Sometimes while navigating with map and compass, the advice is to aim off i.e. to aim either to the left or right of the intended destination, as opposed to straight for it.

Why and when would one want to do this?


5 Answers 5


The reason is that you could miss your destination and hit a trail and know that you are almost there, but not know which way to turn.

diagram of aiming off

So if you were to go straight for the destination, and because of Murphy or errors or whatever and you ended up at either Point A or Point B, you wouldn't be certain of which way to turn to reach the trail intersection.

If on the other hand you had gone for Point B in the first place, you would know that when you got there, you needed to turn left. That is why one would aim off.

This works well when you are going for a single point on a well defined line like a trail or stream.


The error is exaggerated for artistic purposes, but if you were to go for the destination straight off, your margin on either side is how far you would be able to see the destination from.

On the other hand, while aiming for Point B, so long as one doesn't end up to the left of the destination, one is fine, and that is a much wider margin or error.


In addition to the case described by Charlie (and to show that I also can make drawings in Paint), there is the case where you want a stopping line to know when you are going too far. This is mainly useful when you are aiming for the end of a feature. The drawing below is with a river bend that you try to reach, but the same principle works when aiming for the end of a trail, the end of a fence, a turn in a path etc.

Situation sketch

Obviously, the shortest way is the green line. But what happens if you deviate slightly from it to the left or the right? To the right is not an issue, but if you unknowingly deviate to the left you will end up in the situation of the red line. You should be more or less at your destination, but have no idea if you are too far or should continue a bit further. You are lost.

To avoid ending up lost, you will usually, on purpose, aim a bit to the right and follow the yellow line. It is a bit longer than the optimal green line, but you are sure that you will end up at the river. And once you hit the river you know that you should follow it a little to the left to end up at your destination. It is a bit longer than the green line, but at least you know that you will not end up in the hopeless case of the red line.


I was in the Army Infantry in the '90s when we still used maps and compasses to get through the woods.

People have a tendency to veer off to the side of the hand holding the compass when they are land navigating, especially at night. You could try to compensate by switching which hand you are holding the compass with periodically during that leg of the trip. You could try keep in mind that you veer off and try to compensate. Or, you can just assume it will happen and aim a few degrees opposite of the direction you know you veer.

(Spatial grounding data)
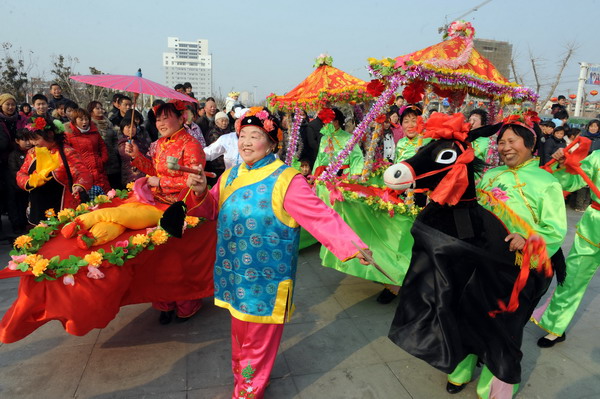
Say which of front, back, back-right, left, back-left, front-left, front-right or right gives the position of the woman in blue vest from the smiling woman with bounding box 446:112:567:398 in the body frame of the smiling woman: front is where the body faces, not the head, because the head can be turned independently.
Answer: front

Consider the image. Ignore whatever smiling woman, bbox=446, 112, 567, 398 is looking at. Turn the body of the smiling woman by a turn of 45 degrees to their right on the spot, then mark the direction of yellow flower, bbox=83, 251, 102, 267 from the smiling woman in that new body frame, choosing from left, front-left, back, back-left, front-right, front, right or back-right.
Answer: front-left

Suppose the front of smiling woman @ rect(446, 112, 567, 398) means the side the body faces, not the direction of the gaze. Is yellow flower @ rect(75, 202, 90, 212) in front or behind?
in front

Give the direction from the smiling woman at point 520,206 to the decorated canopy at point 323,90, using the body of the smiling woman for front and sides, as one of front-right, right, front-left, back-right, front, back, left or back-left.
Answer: right

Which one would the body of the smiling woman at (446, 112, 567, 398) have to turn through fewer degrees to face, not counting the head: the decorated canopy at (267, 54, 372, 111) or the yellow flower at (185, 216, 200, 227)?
the yellow flower

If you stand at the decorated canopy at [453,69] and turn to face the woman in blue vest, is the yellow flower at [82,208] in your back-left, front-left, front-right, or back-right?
front-right

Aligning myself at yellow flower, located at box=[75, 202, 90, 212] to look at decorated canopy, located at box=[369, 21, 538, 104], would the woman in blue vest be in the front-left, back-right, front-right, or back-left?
front-right

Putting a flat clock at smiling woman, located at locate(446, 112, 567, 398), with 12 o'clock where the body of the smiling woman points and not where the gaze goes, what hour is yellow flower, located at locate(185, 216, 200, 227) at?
The yellow flower is roughly at 1 o'clock from the smiling woman.

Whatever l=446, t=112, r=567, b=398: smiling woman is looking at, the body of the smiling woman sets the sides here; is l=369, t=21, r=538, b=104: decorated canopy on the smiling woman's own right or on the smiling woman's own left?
on the smiling woman's own right

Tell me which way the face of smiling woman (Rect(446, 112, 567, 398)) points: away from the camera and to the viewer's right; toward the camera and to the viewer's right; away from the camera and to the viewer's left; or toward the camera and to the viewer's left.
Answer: toward the camera and to the viewer's left

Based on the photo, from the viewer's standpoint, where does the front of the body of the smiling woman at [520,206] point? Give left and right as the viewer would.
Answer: facing the viewer and to the left of the viewer
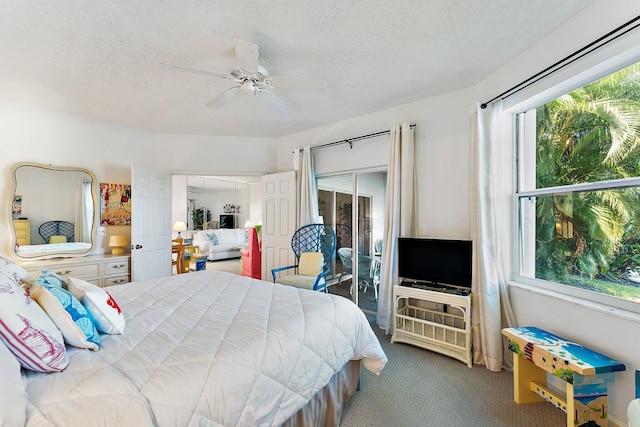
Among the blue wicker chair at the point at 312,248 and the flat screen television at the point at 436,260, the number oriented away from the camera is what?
0

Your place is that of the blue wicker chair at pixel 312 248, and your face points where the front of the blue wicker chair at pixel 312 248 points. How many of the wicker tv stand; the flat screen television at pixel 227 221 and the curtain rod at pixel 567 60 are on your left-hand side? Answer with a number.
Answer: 2

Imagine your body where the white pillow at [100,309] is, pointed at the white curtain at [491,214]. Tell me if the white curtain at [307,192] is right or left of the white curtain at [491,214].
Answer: left

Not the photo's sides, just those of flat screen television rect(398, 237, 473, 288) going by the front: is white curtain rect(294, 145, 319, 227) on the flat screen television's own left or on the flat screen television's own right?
on the flat screen television's own right

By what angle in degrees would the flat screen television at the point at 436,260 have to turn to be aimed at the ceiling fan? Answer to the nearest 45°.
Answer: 0° — it already faces it

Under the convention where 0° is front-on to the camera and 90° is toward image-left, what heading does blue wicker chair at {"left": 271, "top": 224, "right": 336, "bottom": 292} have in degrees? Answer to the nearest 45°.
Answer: approximately 45°

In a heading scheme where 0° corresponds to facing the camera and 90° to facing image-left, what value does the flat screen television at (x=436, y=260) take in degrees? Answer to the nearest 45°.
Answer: approximately 45°

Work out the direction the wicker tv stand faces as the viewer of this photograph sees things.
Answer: facing the viewer and to the left of the viewer

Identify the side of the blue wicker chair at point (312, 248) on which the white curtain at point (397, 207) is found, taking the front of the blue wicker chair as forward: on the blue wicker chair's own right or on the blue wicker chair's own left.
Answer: on the blue wicker chair's own left

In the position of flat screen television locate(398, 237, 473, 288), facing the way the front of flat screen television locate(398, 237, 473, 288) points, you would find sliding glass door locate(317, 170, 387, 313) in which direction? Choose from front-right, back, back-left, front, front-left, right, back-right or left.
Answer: right

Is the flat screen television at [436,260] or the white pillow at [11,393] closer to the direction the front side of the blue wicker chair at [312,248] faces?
the white pillow

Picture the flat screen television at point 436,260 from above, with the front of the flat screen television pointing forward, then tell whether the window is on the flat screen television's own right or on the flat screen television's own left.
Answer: on the flat screen television's own left
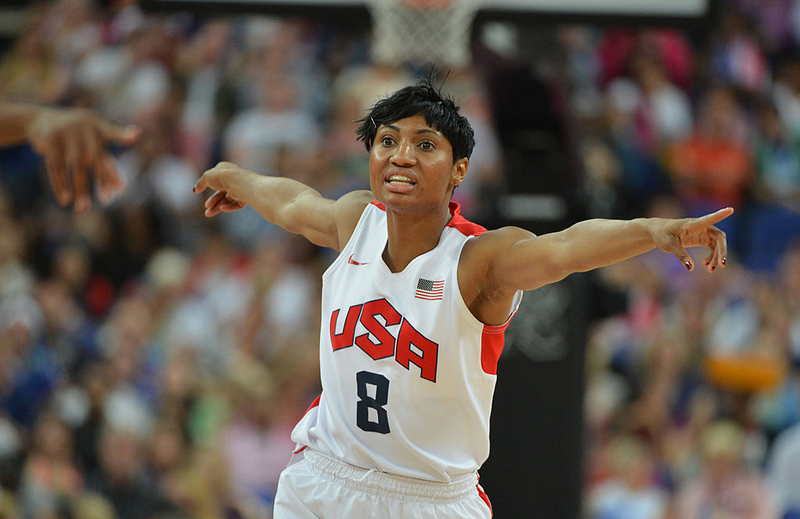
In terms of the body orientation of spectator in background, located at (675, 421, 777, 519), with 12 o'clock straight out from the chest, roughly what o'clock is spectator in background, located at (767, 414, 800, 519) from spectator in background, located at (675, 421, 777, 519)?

Check your understanding:
1 > In the aiming-off text, toward which side do people tend to veer when navigating with a compass?
2 > List every line of the listing that contains the word "located".
The text about aiming off and the listing after it come from different sources.

Task solutions:
1 > They tend to veer toward the side of the hand holding the compass.

2 >
Aligning myself at yellow flower, located at box=[75, 202, 90, 212] to look at decorated canopy, located at box=[369, 21, 538, 104], would the woman in blue vest be in the front-left, back-right, front-right, or back-left?
Putting a flat clock at smiling woman, located at locate(446, 112, 567, 398), with 12 o'clock where the body of the smiling woman points and not where the gaze goes, what hour is yellow flower, located at locate(185, 216, 200, 227) at?
In terms of the body orientation of spectator in background, located at (675, 421, 777, 519), with 12 o'clock straight out from the chest, roughly what o'clock is spectator in background, located at (767, 414, 800, 519) from spectator in background, located at (675, 421, 777, 519)?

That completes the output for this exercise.